| Aim of the exercise |
Can you copy out, word for word, the part of the records that starts with the line containing "ADVERTISEMENT" and ends with the line containing "perfect choice for", including both of those lines?

Dataset entries
§

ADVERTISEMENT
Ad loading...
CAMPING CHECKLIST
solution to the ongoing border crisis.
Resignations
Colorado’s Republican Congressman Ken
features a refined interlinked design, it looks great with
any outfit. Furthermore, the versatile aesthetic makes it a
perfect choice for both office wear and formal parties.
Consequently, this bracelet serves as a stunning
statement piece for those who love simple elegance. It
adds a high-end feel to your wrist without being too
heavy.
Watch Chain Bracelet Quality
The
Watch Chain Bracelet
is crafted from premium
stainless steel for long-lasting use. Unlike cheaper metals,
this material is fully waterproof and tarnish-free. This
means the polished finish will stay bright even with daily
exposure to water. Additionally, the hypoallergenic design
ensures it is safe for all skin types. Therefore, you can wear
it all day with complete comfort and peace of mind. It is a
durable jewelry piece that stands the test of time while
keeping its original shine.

§

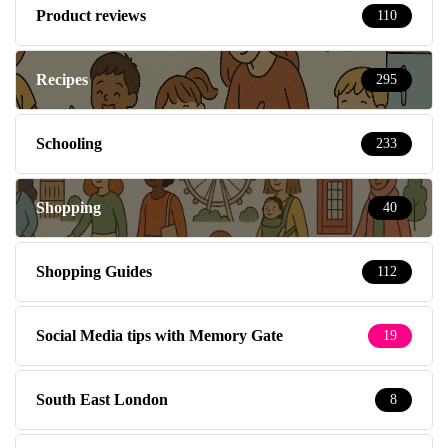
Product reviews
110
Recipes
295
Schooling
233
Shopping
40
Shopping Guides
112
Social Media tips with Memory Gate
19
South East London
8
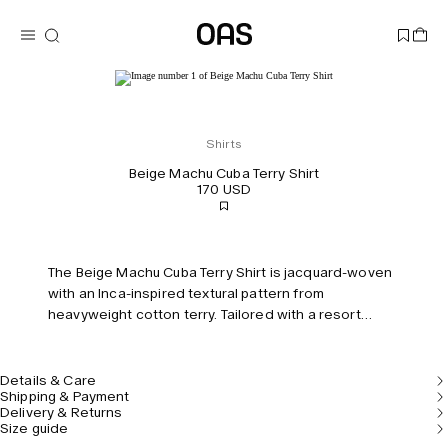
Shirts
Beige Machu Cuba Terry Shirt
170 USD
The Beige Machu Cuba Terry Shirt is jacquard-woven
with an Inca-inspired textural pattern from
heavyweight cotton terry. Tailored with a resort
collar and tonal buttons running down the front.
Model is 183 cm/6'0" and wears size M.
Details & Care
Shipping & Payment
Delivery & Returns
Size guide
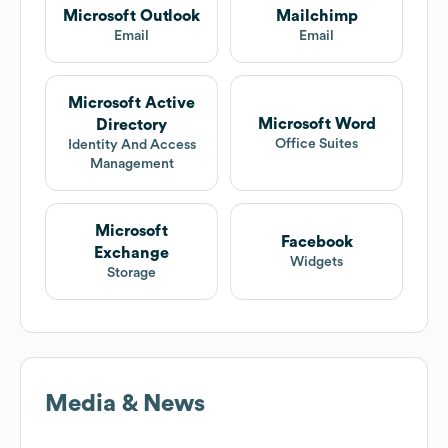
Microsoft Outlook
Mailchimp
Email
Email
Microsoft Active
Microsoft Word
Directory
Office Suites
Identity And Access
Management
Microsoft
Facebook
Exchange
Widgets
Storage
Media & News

§

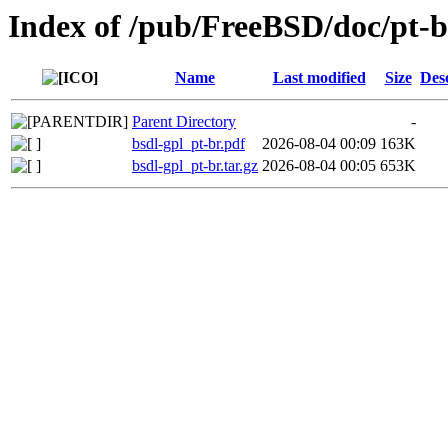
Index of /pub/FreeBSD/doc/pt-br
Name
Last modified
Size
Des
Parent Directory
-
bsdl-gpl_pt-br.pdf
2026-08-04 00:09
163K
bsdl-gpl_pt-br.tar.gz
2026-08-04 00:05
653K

§

| Solution for this exercise |
ADVERTISEMENT
Ad loading...
CAMPING CHECKLIST
solution to the ongoing border crisis.
Resignations
Colorado’s Republican Congressman Ken
features a refined interlinked design, it looks great with
any outfit. Furthermore, the versatile aesthetic makes it a
perfect choice for both office wear and formal parties.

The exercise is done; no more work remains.